* Task brief *
Do these statements agree with the post on Zimbra and Logwatch? Answer yes or no for each and quote the deciding words from the post. (a) The writer moved from Ubuntu to Gentoo. (b) Ubuntu's logwatch package relies on Ubuntu's postfix package. (c) The writer reads the logwatch log every day.

* Exercise passage *
————————
Zimbra and Logwatch, The Whole Story

I used to run my own, cobbled-together mail server on Gentoo. It was pretty cool, and I learned a lot, but it was also a lot of work. That setup was borne out of trying to extend my efforts of running a public email server for this domain back when I had DSL (and they didn’t care that I did such things), and due to the fact that I wanted to retain control over my mail messages. Since switching from Gentoo to Ubuntu, I wanted to continue to do this. However, Ubuntu is less flexible when it comes to setting up a bunch of interleaving packages, so I went looking for an alternative arrangement.

I had used OpenGroupware, and then Scalix, for my church, but the primary motivator there was Outlook compatibility, which I couldn’t care less about, personally. Then I discovered Zimbra. It’s pretty amazing stuff, all things considered. They’ve taken a lot of fiddly open source products, gotten them to play together nicely, and then put a wonderful front end over the whole thing. (That they offer this stuff for free amazes me. I hope they don’t pull another open-source switcheroo, and take it completely commercial some day.)

One of the things I like to do with my servers is put logwatch on them. I don’t actually read the log every day, but I like getting them each day, to make sure the server’s still alive, and I occasionally check them for big problems. However, getting logwatch to work on a Zimbra server can be a bit of a pain. See, Ubuntu’s logwatch package relies on their package of postfix. That’s fine; of course logwatch would need some sort of MTA. However, it can’t recognize that Zimbra has already installed one. So there are a couple of configuration tweaks you need to do to make it work. For work and for home (and for various reaons), I’ve reinstalled Zimbra several times, and I have to keep re-learning the way all of these things interact with one another, so I decided to make myself a note here.

First of all, to even install the logwatch package, your system has to think that there’s a mail transfer agent (MTA) on the system. To fool it, you can use the mta-dummy package. (I see that a new version is now being hosted at GitHub. The README file has an unfortunate snark in it. Does he really think that the people packaging Zimbra don’t know how to make a .deb?)

Now that logwatch is installed, you still need to point it toward an MTA. You can do this in either of 2 ways. Firstly, logwatch has a config file buried in the filesystem as /usr/share/logwatch/default.conf/logwatch.conf. In that file, you can change the “mailer” variable:

mailer = "/opt/zimbra/postfix/sbin/sendmail -t"
————————
* Data under study *
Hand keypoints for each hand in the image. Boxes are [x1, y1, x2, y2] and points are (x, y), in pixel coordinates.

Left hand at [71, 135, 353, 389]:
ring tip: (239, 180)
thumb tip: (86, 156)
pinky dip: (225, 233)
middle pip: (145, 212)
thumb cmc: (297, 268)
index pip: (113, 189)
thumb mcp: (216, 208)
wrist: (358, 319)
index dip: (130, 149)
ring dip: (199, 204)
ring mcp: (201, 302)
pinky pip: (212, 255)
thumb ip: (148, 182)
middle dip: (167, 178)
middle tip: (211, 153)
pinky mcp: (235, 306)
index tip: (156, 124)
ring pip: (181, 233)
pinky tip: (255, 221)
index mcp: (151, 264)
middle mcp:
————————
* Expected answer *
(a) No: "Since switching from Gentoo to Ubuntu, I wanted to continue to do this."
(b) Yes: "Ubuntu’s logwatch package relies on their package of postfix."
(c) No: "I don’t actually read the log every day"